The early aggressive management of the acute coagulopathy of trauma may improve survival in the trauma population. However, the timely identification of lethal exsanguination remains challenging. This study validated six scoring systems and algorithms to stratify patients for the risk of massive transfusion (MT) at a very early stage after trauma on one single dataset of severely injured patients derived from the TR-DGU (TraumaRegister DGU® of the German Trauma Society (DGU)) database.

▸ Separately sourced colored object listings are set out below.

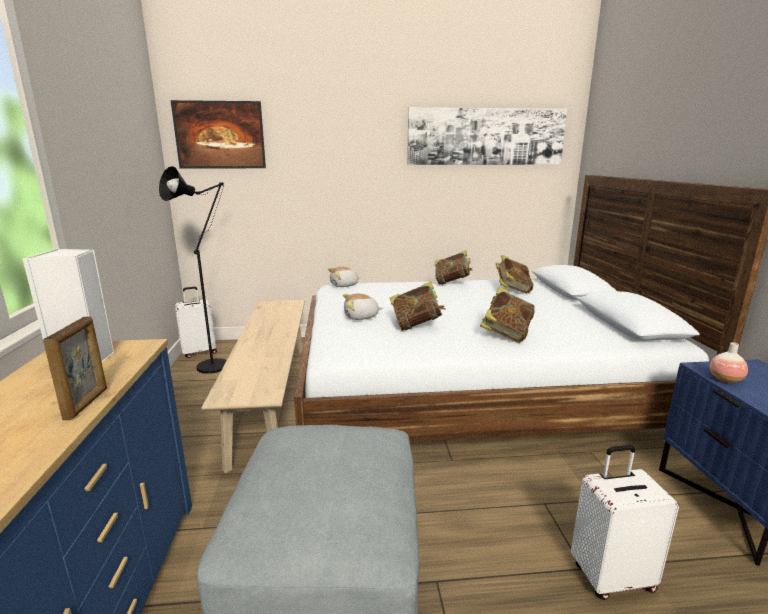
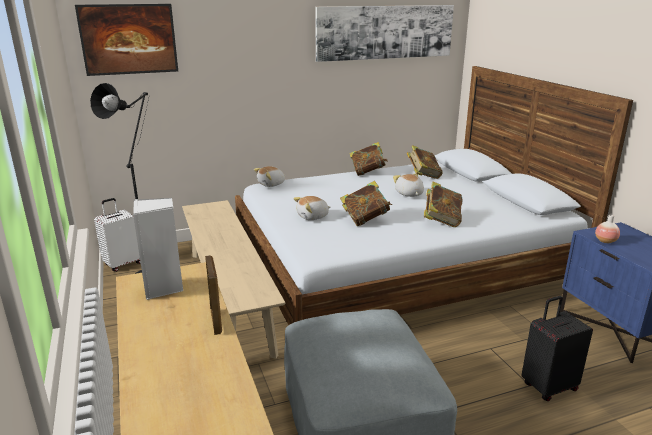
camera: 15 degrees left, 5 degrees up
white suitcase [571,445,679,600] -> black suitcase [521,296,593,401]
none -> plush toy [393,173,424,197]

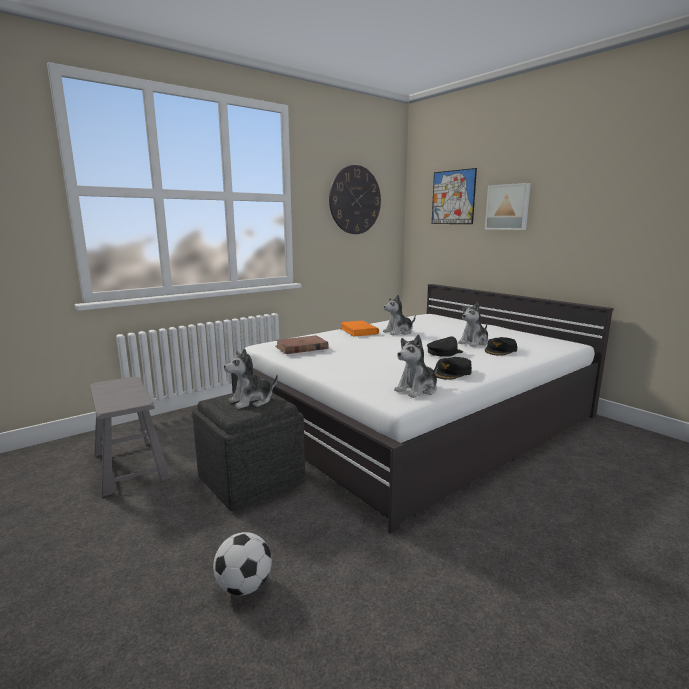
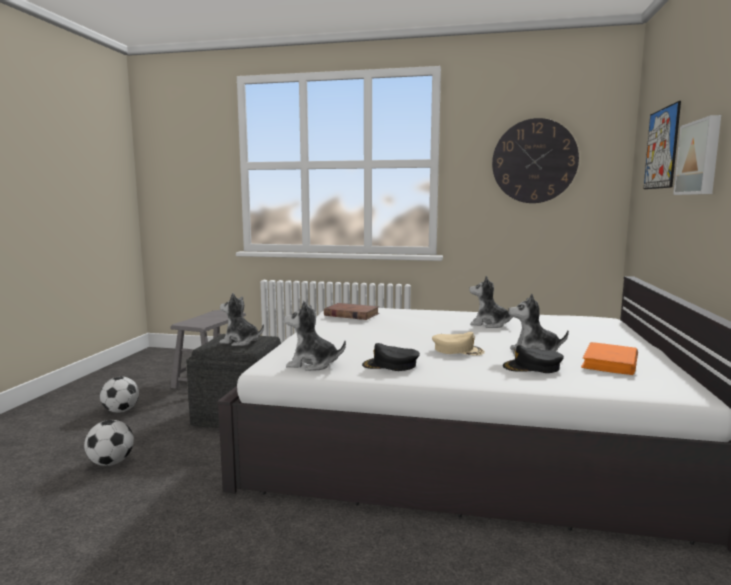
camera: 50 degrees right, 5 degrees down
orange book [340,321,379,336] -> orange book moved to [581,342,638,375]
black cap [427,336,463,357] -> beige cap [432,332,485,355]
none -> football [100,377,139,413]

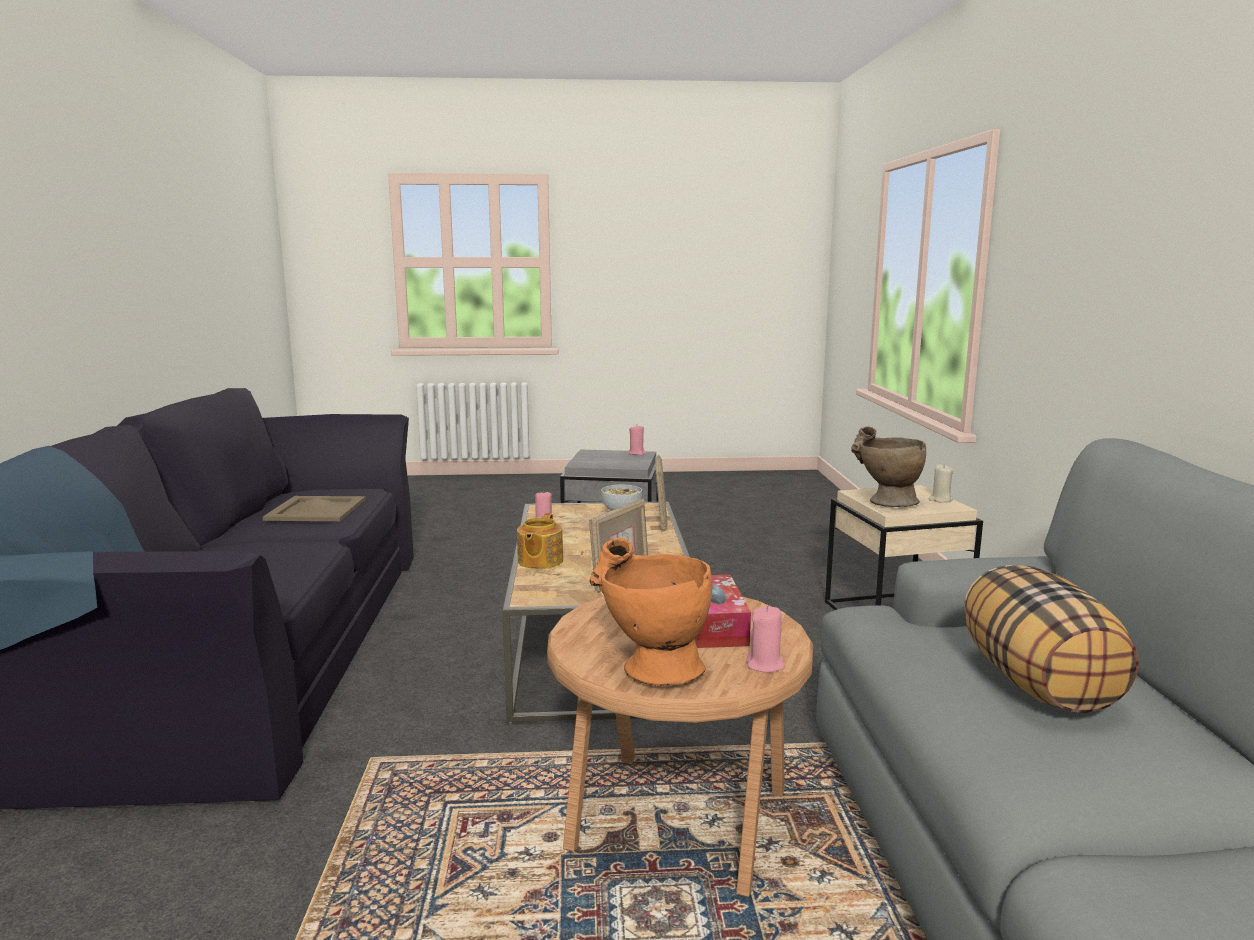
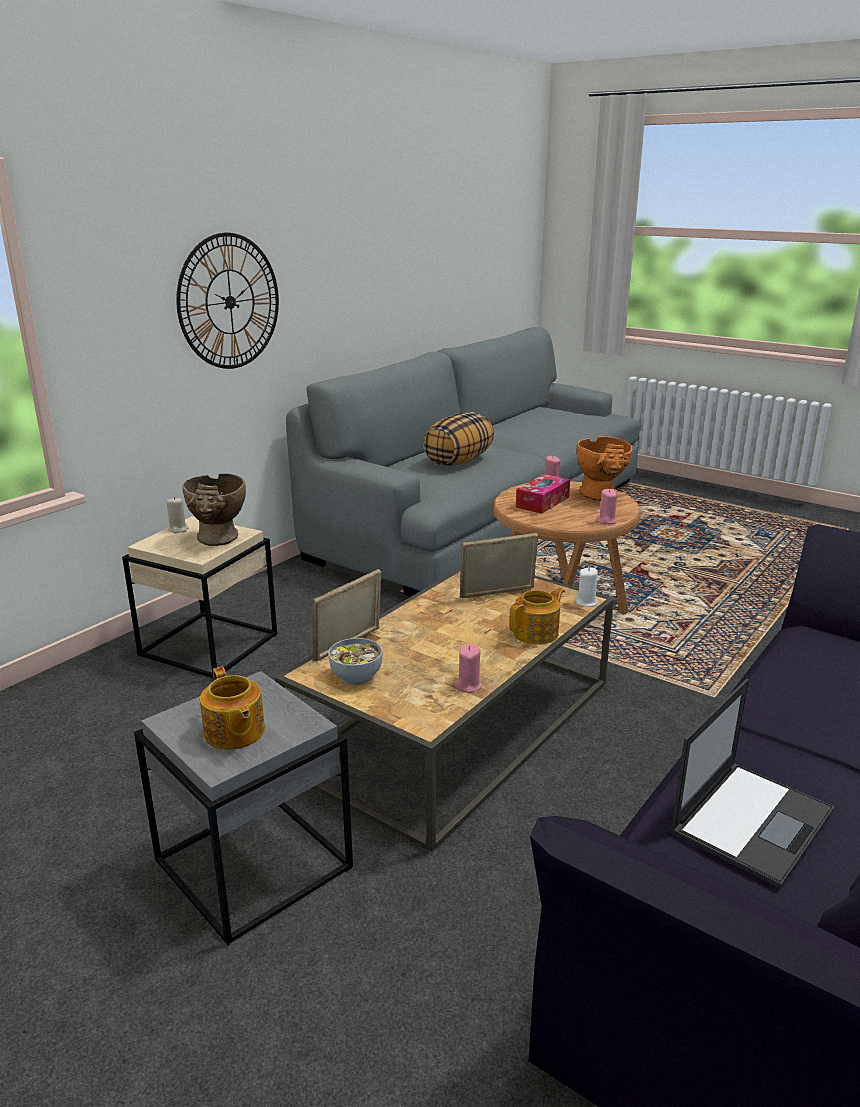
camera: 140 degrees left, 10 degrees up
beige tray [263,496,366,521] -> laptop [669,679,834,889]
pink candle [628,426,647,455] -> pink candle moved to [597,489,617,525]
none -> wall clock [176,233,279,369]
none -> teapot [200,666,265,750]
none -> white candle [575,567,599,607]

Retrospective internal and external validation of six scoring systems and algorithms (four civilian and two military systems) to predict the risk of massive transfusion at a very early stage after trauma on one single dataset of severely injured patients derived from the TraumaRegister DGU® database (2002-2010). Scoring systems and algorithms assessed were: TASH (Trauma-Associated Severe Hemorrhage) score, PWH (Prince of Wales Hospital/Rainer) score, Vandromme score, ABC (Assessment of Blood Consumption/Nunez) score, Schreiber score and Larsen score. Data from 56,573 patients were screened to extract one complete dataset matching all variables needed to calculate all systems assessed in this study. Scores were applied and area-under-the-receiver-operating-characteristic curves (AUCs) were calculated. From the AUC curves the cut-off with the best relation of sensitivity-to-specificity was used to recalculate sensitivity, specificity, positive predictive values (PPV), and negative predictive values (NPV).

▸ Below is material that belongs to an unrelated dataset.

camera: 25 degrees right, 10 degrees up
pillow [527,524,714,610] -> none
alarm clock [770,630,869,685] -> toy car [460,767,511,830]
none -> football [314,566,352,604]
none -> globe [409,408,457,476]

A total of 5,147 patients with blunt trauma (95%) was extracted from the TR-DGU. The mean age of patients was 45.7 ± 19.3 years with a mean ISS of 24.3 ± 13.2. The overall MT rate was 5.6% (n = 289). 95% (n = 4,889) patients had sustained a blunt trauma. The TASH score had the highest overall accuracy as reflected by an AUC of 0.889 followed by the PWH-Score (0.860). At the defined cut-off values for each score the highest sensitivity was observed for the Schreiber score (85.8%) but also the lowest specificity (61.7%). The TASH score at a cut-off ≥ 8.5 showed a sensitivity of 84.4% and also a high specificity (78.4%). The PWH score had a lower sensitivity (80.6%) with comparable specificity. The Larson score showed the lowest sensitivity (70.9%) at a specificity of 80.4%.


Weighted and more sophisticated systems such as TASH and PWH scores including higher numbers of variables perform superior over simple non-weighted models. Prospective validations are needed to improve the development process and use of scoring systems in the future.